WHAT YOU NEED TO DO: Set down the data again in full, keeping every line exactly as it is.

DATA SUPPLIED:
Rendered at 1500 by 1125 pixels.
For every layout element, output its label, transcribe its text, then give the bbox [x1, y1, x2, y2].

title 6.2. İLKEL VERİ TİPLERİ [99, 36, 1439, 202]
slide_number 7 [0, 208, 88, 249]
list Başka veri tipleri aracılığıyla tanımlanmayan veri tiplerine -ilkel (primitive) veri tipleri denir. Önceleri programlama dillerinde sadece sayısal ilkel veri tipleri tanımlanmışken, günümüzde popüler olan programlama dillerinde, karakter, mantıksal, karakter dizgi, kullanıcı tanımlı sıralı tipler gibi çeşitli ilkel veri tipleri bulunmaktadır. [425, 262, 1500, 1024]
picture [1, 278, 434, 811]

YOUR RESPONSE:
Rendered at 1500 by 1125 pixels.
For every layout element, output its label, transcribe its text, then give the bbox [x1, y1, x2, y2].

title 6.2. İLKEL VERİ TİPLERİ [99, 36, 1439, 202]
slide_number 7 [0, 208, 88, 249]
list Başka veri tipleri aracılığıyla tanımlanmayan veri tiplerine -ilkel (primitive) veri tipleri denir. Önceleri programlama dillerinde sadece sayısal ilkel veri tipleri tanımlanmışken, günümüzde popüler olan programlama dillerinde, karakter, mantıksal, karakter dizgi, kullanıcı tanımlı sıralı tipler gibi çeşitli ilkel veri tipleri bulunmaktadır. [425, 262, 1500, 1024]
picture [1, 278, 434, 811]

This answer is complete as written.